**EXCERPTED TEXT:**
────
Source: venturebeat.com

Cybersecurity has always focused on essentially protecting the machine layer. This started with protecting networks using firewalls and then devices using endpoint detection systems. But data breaches and cybersecurity events are still on the rise, and exponentially growing.

“We believe this is because there’s essentially a person behind every data breach, and it’s not all about just protecting the machine layer,” says Ed Bishop, co-founder and chief technology officer at Tessian. “We think that to solve today’s most advanced threats, we must focus on protecting the human layer.”

Your employees now control your organization’s most sensitive systems and data. People make mistakes. People break rules. People can be hacked. Ultimately businesses are only as secure as the people who are the gatekeepers to these digital systems and data.

Ninety-one percent of attacks begin with a spear phishing email, Bishop says. On the outbound channel, misdirected emails are the number one digital data security incident reported under GDPR (Europe’s data governance policy). When it comes to human digital interfaces, email is the highest risk interface that employees interact with.

“It’s no surprise that email plays a central role in data breaches,” he says. “Email is the main artery of communication, and a channel through which some of the most sensitive information in an organization is shared. Combined with the ubiquity and openness of email as a system, human error plus email is always going to be a major security threat to organizations.”

Bishop points to the 2018 example of a Dutch operation of a French film company that was a victim of a targeted spear phishing attack. It relied on a common technique: The attacker spoofed the email address of the CEO and then emailed the finance director explaining that they were in acquisition talks with a Dubai-based company.

It wasn’t a single email used to trick the end user — there was back-and-forth communication channel over an extended period of time which resulted in the finance director wiring multiple sums of money to a bank account controlled by the hackers.

In this example, over the course of many emails, the hackers built legitimacy and trust. Once trust was established, the attacker was able to ask the victim to transfer large sums of money. In the end the company lost a total of 90 million euro, and the CEO and finance director of the Dutch operation were both held responsible and fired.

“We think this is a great example of the human element in security breaches, and why just focusing on the machine layer, for example looking for payloads such as attachments containing malware or links to malicious websites doesn’t really solve the most advanced threats,” Bishop explains. “We believe technology has a role in solving these human layer security problems, built for people first, rather than built for detecting machine layer threats.”
────
**DATA:**
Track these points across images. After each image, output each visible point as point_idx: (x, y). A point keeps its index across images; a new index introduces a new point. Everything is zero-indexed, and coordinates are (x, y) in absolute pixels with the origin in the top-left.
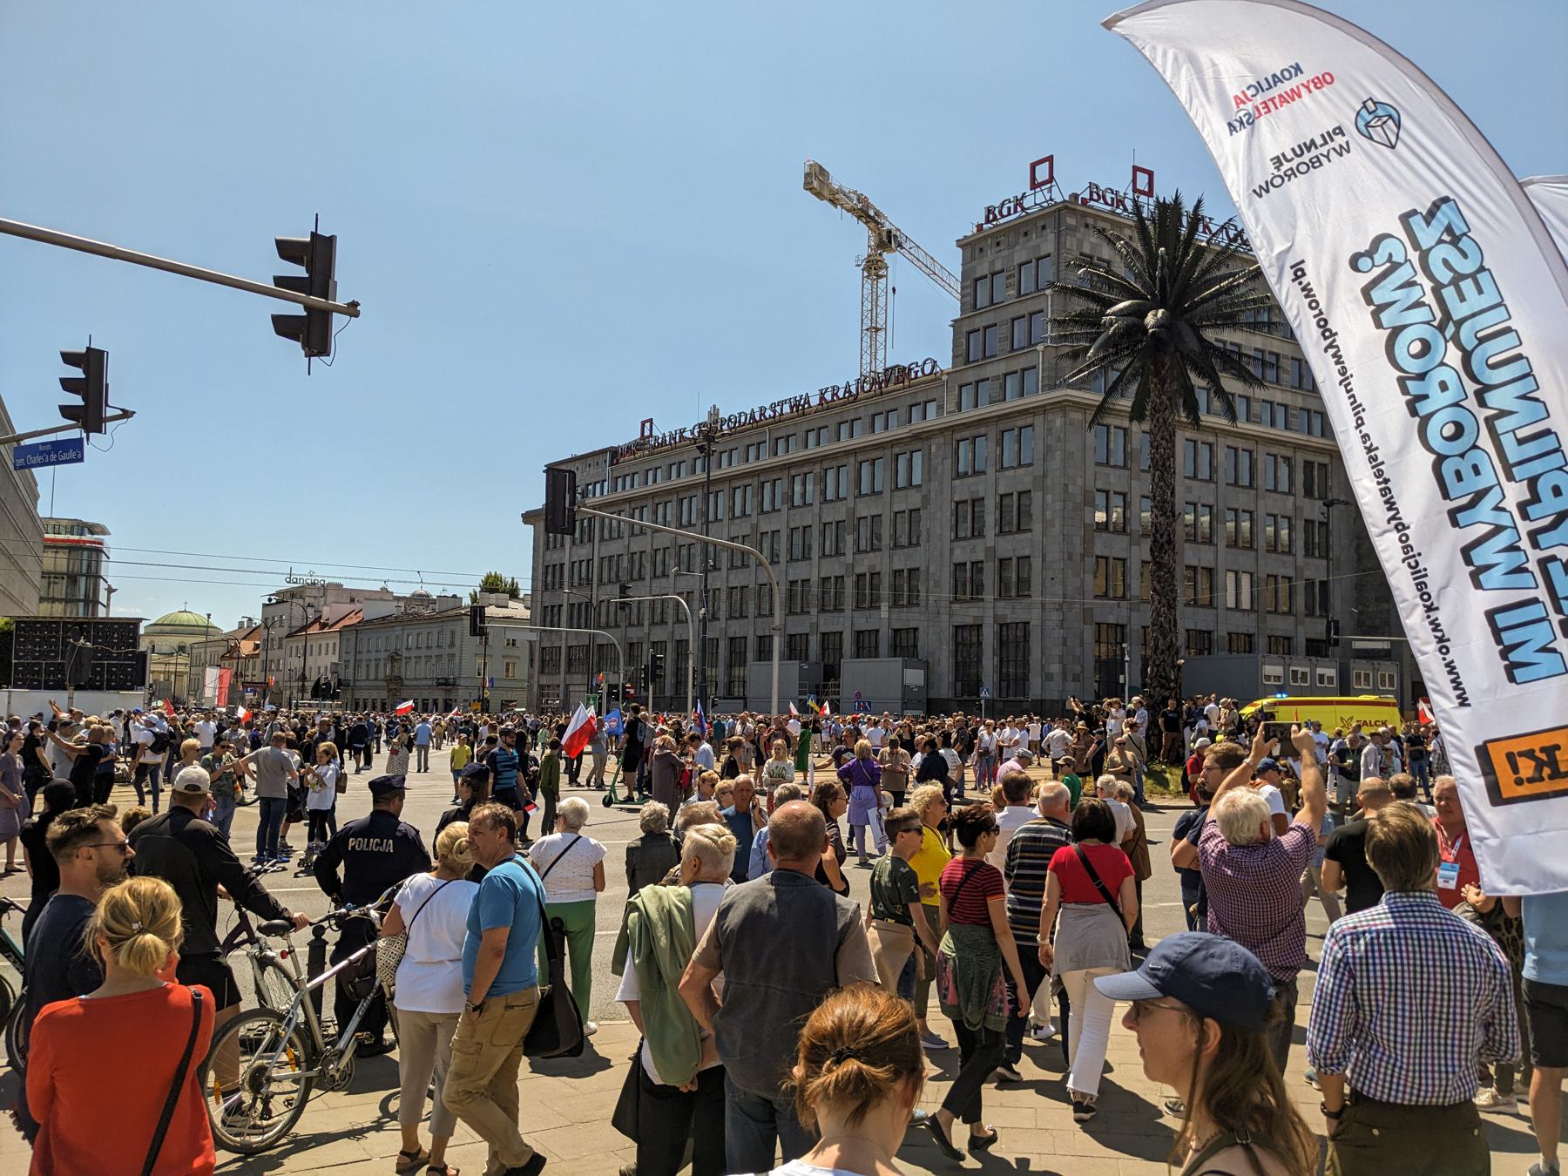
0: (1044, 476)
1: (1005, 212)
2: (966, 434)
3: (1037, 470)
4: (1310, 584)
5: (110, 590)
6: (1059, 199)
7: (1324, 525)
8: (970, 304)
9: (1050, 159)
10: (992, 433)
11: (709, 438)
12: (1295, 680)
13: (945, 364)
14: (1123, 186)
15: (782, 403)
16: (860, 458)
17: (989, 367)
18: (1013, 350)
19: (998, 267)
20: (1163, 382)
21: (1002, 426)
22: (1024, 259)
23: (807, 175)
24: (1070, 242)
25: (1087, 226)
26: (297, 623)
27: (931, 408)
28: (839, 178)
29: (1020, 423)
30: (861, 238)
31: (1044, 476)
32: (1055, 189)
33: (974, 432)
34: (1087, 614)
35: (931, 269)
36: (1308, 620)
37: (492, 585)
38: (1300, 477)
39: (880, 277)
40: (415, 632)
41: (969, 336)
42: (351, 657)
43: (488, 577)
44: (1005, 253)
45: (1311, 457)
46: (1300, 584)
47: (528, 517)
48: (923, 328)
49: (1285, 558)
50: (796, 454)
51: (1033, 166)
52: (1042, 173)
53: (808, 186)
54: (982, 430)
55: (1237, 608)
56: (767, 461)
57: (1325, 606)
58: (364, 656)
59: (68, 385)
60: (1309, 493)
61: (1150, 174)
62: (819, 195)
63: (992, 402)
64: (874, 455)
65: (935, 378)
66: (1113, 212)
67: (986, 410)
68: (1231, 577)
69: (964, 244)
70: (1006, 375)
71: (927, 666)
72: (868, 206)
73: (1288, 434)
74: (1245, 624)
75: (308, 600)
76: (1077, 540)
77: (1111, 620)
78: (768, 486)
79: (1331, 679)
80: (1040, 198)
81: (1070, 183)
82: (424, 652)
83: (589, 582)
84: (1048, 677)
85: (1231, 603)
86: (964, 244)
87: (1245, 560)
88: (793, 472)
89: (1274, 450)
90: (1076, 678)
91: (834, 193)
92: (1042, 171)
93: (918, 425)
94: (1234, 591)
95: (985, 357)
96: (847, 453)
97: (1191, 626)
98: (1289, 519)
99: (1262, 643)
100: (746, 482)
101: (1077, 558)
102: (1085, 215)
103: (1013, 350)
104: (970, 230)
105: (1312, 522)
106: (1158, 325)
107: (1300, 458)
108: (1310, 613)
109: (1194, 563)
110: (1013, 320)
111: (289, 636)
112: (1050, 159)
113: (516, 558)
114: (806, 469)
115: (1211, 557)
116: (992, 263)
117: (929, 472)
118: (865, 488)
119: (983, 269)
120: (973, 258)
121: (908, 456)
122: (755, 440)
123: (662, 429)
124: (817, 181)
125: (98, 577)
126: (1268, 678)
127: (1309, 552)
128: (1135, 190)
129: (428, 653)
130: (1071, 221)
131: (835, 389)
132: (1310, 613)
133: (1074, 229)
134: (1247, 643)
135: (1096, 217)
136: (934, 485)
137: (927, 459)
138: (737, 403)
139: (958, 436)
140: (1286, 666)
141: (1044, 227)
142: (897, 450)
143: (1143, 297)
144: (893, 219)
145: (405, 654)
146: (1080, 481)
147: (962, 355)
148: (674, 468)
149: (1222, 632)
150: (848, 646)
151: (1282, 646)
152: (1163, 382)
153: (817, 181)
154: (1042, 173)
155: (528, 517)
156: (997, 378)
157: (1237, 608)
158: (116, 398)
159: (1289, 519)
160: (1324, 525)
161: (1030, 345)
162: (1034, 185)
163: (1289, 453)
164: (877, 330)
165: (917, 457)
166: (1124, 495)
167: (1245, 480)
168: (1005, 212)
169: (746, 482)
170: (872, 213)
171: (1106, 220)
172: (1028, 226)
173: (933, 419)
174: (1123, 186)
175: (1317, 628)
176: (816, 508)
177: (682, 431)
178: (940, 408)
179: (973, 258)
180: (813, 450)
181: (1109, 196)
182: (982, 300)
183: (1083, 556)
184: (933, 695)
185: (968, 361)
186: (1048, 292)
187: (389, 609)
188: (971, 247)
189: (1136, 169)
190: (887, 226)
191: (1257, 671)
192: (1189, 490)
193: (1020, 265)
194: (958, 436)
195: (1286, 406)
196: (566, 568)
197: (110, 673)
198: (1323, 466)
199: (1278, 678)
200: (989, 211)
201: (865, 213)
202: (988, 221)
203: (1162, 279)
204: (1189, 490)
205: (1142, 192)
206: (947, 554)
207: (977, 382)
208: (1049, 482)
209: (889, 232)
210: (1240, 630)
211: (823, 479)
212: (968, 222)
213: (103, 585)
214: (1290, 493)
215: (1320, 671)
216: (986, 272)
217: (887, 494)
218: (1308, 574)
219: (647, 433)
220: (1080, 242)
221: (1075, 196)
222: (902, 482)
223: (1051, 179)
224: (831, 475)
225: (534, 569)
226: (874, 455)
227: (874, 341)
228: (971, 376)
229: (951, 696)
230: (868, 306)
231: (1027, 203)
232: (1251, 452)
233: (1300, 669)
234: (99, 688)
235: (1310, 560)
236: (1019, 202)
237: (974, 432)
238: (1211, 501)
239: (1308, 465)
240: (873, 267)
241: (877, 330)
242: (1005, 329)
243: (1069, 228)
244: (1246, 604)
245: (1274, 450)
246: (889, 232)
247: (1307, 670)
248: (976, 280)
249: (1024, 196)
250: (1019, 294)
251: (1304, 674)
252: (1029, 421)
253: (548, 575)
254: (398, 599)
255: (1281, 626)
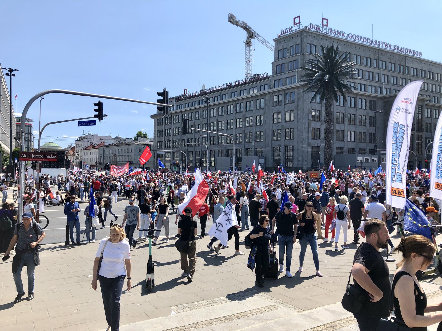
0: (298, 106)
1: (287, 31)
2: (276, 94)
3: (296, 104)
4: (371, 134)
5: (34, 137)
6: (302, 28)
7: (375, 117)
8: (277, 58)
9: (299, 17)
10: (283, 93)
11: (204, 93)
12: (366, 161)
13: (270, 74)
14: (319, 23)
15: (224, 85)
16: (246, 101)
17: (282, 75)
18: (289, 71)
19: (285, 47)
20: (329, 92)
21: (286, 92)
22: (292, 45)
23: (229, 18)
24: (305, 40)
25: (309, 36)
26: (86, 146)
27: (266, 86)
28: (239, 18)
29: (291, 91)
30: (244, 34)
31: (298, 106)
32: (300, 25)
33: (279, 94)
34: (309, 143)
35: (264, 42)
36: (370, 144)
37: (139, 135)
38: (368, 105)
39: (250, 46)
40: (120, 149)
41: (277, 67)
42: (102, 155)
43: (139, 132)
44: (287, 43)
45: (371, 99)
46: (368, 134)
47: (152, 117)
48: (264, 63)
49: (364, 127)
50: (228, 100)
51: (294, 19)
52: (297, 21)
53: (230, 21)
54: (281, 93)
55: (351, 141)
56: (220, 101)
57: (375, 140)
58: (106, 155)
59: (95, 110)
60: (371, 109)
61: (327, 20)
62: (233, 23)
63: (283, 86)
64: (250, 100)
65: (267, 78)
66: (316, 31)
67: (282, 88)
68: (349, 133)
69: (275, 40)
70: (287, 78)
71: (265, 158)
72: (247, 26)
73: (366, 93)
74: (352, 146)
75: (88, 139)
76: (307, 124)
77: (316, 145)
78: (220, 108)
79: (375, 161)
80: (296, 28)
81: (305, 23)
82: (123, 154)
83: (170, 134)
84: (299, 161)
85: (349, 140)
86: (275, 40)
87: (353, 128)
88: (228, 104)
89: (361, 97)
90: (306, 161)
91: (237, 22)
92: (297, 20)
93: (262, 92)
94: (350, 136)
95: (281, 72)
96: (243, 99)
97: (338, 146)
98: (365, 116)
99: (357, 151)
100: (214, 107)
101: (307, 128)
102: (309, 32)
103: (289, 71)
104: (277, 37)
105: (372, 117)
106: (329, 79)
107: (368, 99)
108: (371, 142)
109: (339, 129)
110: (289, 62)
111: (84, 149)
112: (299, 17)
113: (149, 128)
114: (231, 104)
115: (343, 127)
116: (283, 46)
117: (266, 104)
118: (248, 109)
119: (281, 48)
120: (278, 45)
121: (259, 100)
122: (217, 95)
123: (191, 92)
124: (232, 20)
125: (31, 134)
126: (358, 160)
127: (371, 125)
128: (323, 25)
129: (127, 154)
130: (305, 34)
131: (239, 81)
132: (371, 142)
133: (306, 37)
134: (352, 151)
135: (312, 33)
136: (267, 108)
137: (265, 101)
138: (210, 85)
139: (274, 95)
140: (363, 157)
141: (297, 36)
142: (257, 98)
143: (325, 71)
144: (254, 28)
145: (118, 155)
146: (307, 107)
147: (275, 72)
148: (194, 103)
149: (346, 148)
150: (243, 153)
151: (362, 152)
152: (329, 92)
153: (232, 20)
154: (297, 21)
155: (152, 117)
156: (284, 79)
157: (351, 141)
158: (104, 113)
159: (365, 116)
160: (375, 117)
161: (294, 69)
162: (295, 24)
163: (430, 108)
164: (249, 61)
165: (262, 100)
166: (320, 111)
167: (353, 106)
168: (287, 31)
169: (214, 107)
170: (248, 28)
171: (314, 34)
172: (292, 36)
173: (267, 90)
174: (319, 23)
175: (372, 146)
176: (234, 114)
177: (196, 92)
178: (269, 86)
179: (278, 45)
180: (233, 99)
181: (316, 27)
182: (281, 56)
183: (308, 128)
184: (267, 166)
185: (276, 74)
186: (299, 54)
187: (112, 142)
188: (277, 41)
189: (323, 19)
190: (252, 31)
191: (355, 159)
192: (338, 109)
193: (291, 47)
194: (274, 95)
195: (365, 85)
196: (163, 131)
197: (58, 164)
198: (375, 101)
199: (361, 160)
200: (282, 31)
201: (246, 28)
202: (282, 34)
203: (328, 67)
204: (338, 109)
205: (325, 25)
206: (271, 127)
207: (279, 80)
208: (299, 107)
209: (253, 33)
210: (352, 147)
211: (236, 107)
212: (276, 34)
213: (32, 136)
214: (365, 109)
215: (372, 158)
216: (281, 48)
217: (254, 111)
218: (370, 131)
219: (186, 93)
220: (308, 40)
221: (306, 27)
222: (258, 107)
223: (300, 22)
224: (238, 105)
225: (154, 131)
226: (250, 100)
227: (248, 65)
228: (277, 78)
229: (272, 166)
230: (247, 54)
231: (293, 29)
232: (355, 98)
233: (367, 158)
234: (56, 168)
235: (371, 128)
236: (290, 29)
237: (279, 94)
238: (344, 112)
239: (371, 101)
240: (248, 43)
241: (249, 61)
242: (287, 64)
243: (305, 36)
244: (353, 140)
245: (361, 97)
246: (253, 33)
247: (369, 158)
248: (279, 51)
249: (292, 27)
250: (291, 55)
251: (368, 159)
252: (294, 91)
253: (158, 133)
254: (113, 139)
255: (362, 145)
────
**WHAT THE EXERCISE ASKS:** In the article on human-layer cybersecurity, how much money did the Dutch operation of the French film company lose in total in the 2018 spear phishing attack?

**WORKED SOLUTION:** The company lost a total of 90 million euro.